Back to megadose vitamins
A bit later there is a long section on their favourite topic, megadose vitamin C. I will keep my comments about that short. The evidence they cite goes back to Dr Fred Klenner in the 1950s, who claimed to have treated polio successfully. The authors claim that the results were replicated, but all of this evidence appears to be case reports, ie it is anecdotal. There is a lot of bleating about how expensive it would be to run the huge study that would satisfy the EBM crowd, but my question is this. Why has nobody carried out the small cheap Bayesian study that Hickey and Roberts were extolling earlier in the book? There has been no attempt by any of the megadose vitamin proponents to do any randomised comparative study on any scale, however small. The entire argument relies on anecdotal evidence. Hickey and Roberts also argue for focussing on effects that are obvious and don’t require huge studies to detect small effects. They say the effects of megadose vitamin C are dramatic. So why no study designed on that basis? Do they protest too much?
A major theme is that EBM is selective, and that ALL the data must be used to make decisions. Yet at the end they recommend a kind of informed guesswork, heuristics, which exposes a further conflict in the authors’ minds. This they say is an effective way to make medical decisions, using minimal data. Well it can be – triage can be heuristic-based. But how does this fit with their obsession with accepting all data? It makes no sense.

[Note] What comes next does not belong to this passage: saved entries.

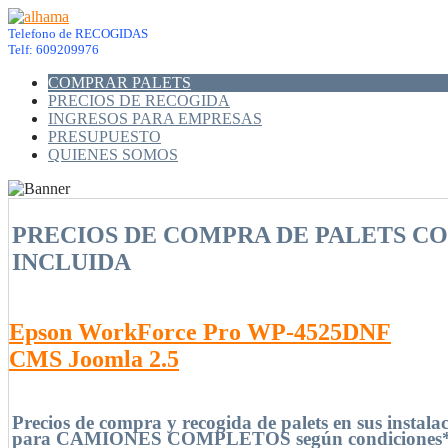
Telefono de RECOGIDAS
Telf: 609209976
COMPRAR PALETS
PRECIOS DE RECOGIDA
INGRESOS PARA EMPRESAS
PRESUPUESTO
QUIENES SOMOS
PRECIOS DE COMPRA DE PALETS C
INCLUIDA
Epson WorkForce Pro WP-4525DNF
CMS Joomla 2.5
Precios
de compra y
recogida de palets en sus instal
para CAMIONES COMPLETOS según condiciones*,(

Another repeated mistake is that Bayesian statistics are anathema to EBM. This is rubbish. They can be used in EBM, and are, but the regulators are conservative and it’s hard to educate them. But of course, while Hickey and Roberts think they understand Bayesian stats, they don’t really understand how to use them, as we saw from the `Dr Carlos’ trial.
The obsessive objection to large scale trials belies what actually happens in drug development. The pathway starts small, very small. After studies in healthy volunteers to get initial assessments of safety, pharmacokinetics etc, studies of typically 100 patients are carried out to test whether the drug actually has a clear effect. This is the sort of `sticks out like a sore thumb’ test that Hickey and Roberts recommend. They don’t appear to have noticed that it happens already, and has done for decades. After that stage, much larger studies are carried out to confirm that the effect is real. Even those need further support from studies which are more representative of the population seen in clinical practice. Quite often, the large studies fail to show anything useful – the reverse of the authors’ claim that big studies are designed to mislead us by detecting insignificant effects.
The authors include a huge number of references, but a great many are misquoted and misinterpreted, by my quick reckoning. Many references are to books and speculative review material by others, rather than to rigorous science.
These authors seem to be well trained and experienced in science, but they are not by any means the first to go off the rails and pursue madcap ideas. Isaac Newton spent more time on astrology, alchemy and religion than he did on physics and maths.